Accelerated Molecular Vibrational Decay and Suppressed Electronic Nonlinearities in Plasmonic Cavities through Coherent Raman Scattering

TL;DR

This study demonstrates that plasmonic nanogaps significantly accelerate molecular vibrational decay and suppress electronic nonlinearities, enabling advanced single-molecule vibrational studies and optomechanics at ultralow powers.

Contribution

It introduces a novel three-colour time-resolved coherent anti-Stokes Raman spectroscopy method to study vibrational dynamics in plasmonic nanogaps, revealing enhanced decay rates and suppressed nonlinearities.

Findings

Vibrational decay rates are accelerated ten-fold in nanogaps.

FWM is strongly suppressed in nm-wide plasmonic gaps.
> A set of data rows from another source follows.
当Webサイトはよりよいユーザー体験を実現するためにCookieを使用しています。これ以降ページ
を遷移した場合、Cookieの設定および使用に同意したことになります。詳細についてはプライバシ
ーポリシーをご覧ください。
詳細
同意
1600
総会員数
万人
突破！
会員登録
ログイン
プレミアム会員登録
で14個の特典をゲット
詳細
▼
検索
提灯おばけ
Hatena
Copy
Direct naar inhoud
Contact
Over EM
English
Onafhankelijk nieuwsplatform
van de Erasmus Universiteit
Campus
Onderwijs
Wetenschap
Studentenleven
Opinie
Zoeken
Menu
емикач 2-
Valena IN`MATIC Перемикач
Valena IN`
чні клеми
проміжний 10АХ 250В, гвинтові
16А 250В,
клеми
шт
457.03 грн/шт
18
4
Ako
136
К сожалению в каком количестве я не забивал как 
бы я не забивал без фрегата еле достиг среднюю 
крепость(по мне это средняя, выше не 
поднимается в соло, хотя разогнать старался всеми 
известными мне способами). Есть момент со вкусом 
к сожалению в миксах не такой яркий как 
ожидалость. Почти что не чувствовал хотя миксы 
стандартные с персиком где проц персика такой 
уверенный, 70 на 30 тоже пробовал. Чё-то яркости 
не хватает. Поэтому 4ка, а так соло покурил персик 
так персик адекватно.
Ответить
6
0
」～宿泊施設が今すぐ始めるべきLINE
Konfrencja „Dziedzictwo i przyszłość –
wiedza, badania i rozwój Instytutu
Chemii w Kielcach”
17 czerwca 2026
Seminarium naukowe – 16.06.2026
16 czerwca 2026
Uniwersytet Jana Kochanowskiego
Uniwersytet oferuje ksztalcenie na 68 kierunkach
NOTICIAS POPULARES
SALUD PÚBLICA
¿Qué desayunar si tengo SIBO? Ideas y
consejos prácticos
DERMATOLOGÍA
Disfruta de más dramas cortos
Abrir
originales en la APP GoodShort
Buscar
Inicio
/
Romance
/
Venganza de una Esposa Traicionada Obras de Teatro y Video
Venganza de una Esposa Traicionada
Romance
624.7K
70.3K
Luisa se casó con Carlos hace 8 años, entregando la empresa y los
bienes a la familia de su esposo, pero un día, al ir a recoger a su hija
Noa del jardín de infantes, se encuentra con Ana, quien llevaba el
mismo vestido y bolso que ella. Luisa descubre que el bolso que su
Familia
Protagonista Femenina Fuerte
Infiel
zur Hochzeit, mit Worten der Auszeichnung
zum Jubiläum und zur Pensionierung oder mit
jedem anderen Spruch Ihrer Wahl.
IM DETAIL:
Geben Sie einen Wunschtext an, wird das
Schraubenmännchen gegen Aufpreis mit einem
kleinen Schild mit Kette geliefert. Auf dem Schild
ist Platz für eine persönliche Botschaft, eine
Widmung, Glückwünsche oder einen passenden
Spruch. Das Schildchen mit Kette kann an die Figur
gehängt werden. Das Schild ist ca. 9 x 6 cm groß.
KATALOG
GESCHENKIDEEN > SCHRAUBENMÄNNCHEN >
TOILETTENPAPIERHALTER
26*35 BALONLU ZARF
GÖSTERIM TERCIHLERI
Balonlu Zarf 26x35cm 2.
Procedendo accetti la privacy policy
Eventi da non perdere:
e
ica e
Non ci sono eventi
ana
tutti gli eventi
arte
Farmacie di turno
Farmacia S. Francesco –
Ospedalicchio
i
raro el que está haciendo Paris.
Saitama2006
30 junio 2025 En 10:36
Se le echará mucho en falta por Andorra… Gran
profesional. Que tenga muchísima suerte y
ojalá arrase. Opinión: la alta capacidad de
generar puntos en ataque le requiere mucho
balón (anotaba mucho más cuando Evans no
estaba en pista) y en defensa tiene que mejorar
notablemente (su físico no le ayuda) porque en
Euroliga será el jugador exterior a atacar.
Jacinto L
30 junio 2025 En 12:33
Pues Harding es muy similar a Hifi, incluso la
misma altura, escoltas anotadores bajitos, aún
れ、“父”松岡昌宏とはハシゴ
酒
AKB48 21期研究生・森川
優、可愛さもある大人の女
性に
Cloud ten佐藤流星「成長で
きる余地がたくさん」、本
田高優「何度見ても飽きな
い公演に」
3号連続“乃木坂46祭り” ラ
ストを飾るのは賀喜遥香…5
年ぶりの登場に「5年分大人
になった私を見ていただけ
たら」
Ultrafast vibrational decay is driven by local temperature rise.

Abstract

Molecular vibrations and their dynamics are of outstanding importance for electronic and thermal transport in nanoscale devices as well as for molecular catalysis. The vibrational dynamics of <100 molecules are studied through three-colour time-resolved coherent anti-Stokes Raman spectroscopy (trCARS) using plasmonic nanoantennas. This isolates molecular signals from four-wave mixing (FWM), while using exceptionally low nanowatt powers to avoid molecular damage via single-photon lock-in detection. FWM is found to be strongly suppressed in nm-wide plasmonic gaps compared to plasmonic nanoparticles. The ultrafast vibrational decay rates of biphenyl-4-thiol molecules are accelerated ten-fold by a transient rise in local non-equilibrium temperature excited by enhanced, pulsed optical fields within these plasmonic nanocavities. Separating the contributions of vibrational population decay and dephasing carefully explores the vibrational decay channels of these tightly confined molecules. Such extreme plasmonic enhancement within nanogaps opens up prospects for measuring single-molecule vibrationally-coupled dynamics and diverse molecular optomechanics phenomena.